[Dataset items]
═══
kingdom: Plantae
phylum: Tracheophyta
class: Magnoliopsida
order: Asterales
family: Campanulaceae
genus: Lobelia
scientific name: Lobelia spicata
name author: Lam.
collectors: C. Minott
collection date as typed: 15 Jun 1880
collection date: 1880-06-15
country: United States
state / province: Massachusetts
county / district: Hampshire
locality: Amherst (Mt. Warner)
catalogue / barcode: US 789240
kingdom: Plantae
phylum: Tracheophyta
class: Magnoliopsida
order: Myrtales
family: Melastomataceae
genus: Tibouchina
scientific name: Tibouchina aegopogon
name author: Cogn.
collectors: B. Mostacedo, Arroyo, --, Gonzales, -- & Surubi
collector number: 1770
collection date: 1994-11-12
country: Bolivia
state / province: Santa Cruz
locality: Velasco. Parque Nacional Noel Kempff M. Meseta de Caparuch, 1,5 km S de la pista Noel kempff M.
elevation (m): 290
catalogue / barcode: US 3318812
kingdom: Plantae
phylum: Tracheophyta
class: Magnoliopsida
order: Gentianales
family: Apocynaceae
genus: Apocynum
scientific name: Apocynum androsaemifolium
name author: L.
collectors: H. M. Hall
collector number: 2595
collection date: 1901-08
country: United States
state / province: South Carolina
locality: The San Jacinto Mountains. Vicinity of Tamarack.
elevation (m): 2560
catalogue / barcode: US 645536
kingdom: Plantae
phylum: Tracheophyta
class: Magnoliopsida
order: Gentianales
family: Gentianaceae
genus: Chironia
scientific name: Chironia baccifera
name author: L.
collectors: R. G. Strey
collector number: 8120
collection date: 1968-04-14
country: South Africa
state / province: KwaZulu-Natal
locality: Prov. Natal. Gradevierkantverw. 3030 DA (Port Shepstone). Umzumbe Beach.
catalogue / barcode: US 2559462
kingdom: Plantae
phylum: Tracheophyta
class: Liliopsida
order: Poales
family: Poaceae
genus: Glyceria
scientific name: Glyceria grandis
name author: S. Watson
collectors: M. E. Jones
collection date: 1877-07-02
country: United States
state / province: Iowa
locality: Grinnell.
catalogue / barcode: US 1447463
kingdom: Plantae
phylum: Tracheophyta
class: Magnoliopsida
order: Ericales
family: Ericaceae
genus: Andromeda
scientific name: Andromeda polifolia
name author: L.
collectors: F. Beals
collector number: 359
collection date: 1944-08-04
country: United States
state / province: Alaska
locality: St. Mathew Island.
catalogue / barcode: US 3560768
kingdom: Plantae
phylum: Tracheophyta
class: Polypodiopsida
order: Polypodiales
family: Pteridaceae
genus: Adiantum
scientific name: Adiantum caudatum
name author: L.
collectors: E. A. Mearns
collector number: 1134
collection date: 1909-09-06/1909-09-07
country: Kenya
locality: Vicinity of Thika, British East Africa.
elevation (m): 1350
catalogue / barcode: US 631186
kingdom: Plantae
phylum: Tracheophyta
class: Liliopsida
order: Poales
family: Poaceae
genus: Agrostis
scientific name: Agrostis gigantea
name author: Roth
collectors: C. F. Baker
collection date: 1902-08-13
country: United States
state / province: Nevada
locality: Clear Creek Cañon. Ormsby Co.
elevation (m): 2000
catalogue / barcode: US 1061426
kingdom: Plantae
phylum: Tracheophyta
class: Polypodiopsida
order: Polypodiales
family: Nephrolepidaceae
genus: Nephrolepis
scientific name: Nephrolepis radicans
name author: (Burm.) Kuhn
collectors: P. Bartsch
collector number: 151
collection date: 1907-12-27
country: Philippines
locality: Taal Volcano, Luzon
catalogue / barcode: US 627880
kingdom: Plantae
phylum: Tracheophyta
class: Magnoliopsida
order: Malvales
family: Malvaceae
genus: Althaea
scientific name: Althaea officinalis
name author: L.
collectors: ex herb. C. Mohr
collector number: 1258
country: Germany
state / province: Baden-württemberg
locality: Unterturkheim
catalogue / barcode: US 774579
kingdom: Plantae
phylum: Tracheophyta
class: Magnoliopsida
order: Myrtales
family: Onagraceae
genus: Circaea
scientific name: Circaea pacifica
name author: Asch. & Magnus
═══
• [AIM OF THE EXERCISE] Retype every line of the data above, keeping each character unchanged.

• [SOLUTION TO THIS TASK]
kingdom: Plantae
phylum: Tracheophyta
class: Magnoliopsida
order: Asterales
family: Campanulaceae
genus: Lobelia
scientific name: Lobelia spicata
name author: Lam.
collectors: C. Minott
collection date as typed: 15 Jun 1880
collection date: 1880-06-15
country: United States
state / province: Massachusetts
county / district: Hampshire
locality: Amherst (Mt. Warner)
catalogue / barcode: US 789240
kingdom: Plantae
phylum: Tracheophyta
class: Magnoliopsida
order: Myrtales
family: Melastomataceae
genus: Tibouchina
scientific name: Tibouchina aegopogon
name author: Cogn.
collectors: B. Mostacedo, Arroyo, --, Gonzales, -- & Surubi
collector number: 1770
collection date: 1994-11-12
country: Bolivia
state / province: Santa Cruz
locality: Velasco. Parque Nacional Noel Kempff M. Meseta de Caparuch, 1,5 km S de la pista Noel kempff M.
elevation (m): 290
catalogue / barcode: US 3318812
kingdom: Plantae
phylum: Tracheophyta
class: Magnoliopsida
order: Gentianales
family: Apocynaceae
genus: Apocynum
scientific name: Apocynum androsaemifolium
name author: L.
collectors: H. M. Hall
collector number: 2595
collection date: 1901-08
country: United States
state / province: South Carolina
locality: The San Jacinto Mountains. Vicinity of Tamarack.
elevation (m): 2560
catalogue / barcode: US 645536
kingdom: Plantae
phylum: Tracheophyta
class: Magnoliopsida
order: Gentianales
family: Gentianaceae
genus: Chironia
scientific name: Chironia baccifera
name author: L.
collectors: R. G. Strey
collector number: 8120
collection date: 1968-04-14
country: South Africa
state / province: KwaZulu-Natal
locality: Prov. Natal. Gradevierkantverw. 3030 DA (Port Shepstone). Umzumbe Beach.
catalogue / barcode: US 2559462
kingdom: Plantae
phylum: Tracheophyta
class: Liliopsida
order: Poales
family: Poaceae
genus: Glyceria
scientific name: Glyceria grandis
name author: S. Watson
collectors: M. E. Jones
collection date: 1877-07-02
country: United States
state / province: Iowa
locality: Grinnell.
catalogue / barcode: US 1447463
kingdom: Plantae
phylum: Tracheophyta
class: Magnoliopsida
order: Ericales
family: Ericaceae
genus: Andromeda
scientific name: Andromeda polifolia
name author: L.
collectors: F. Beals
collector number: 359
collection date: 1944-08-04
country: United States
state / province: Alaska
locality: St. Mathew Island.
catalogue / barcode: US 3560768
kingdom: Plantae
phylum: Tracheophyta
class: Polypodiopsida
order: Polypodiales
family: Pteridaceae
genus: Adiantum
scientific name: Adiantum caudatum
name author: L.
collectors: E. A. Mearns
collector number: 1134
collection date: 1909-09-06/1909-09-07
country: Kenya
locality: Vicinity of Thika, British East Africa.
elevation (m): 1350
catalogue / barcode: US 631186
kingdom: Plantae
phylum: Tracheophyta
class: Liliopsida
order: Poales
family: Poaceae
genus: Agrostis
scientific name: Agrostis gigantea
name author: Roth
collectors: C. F. Baker
collection date: 1902-08-13
country: United States
state / province: Nevada
locality: Clear Creek Cañon. Ormsby Co.
elevation (m): 2000
catalogue / barcode: US 1061426
kingdom: Plantae
phylum: Tracheophyta
class: Polypodiopsida
order: Polypodiales
family: Nephrolepidaceae
genus: Nephrolepis
scientific name: Nephrolepis radicans
name author: (Burm.) Kuhn
collectors: P. Bartsch
collector number: 151
collection date: 1907-12-27
country: Philippines
locality: Taal Volcano, Luzon
catalogue / barcode: US 627880
kingdom: Plantae
phylum: Tracheophyta
class: Magnoliopsida
order: Malvales
family: Malvaceae
genus: Althaea
scientific name: Althaea officinalis
name author: L.
collectors: ex herb. C. Mohr
collector number: 1258
country: Germany
state / province: Baden-württemberg
locality: Unterturkheim
catalogue / barcode: US 774579
kingdom: Plantae
phylum: Tracheophyta
class: Magnoliopsida
order: Myrtales
family: Onagraceae
genus: Circaea
scientific name: Circaea pacifica
name author: Asch. & Magnus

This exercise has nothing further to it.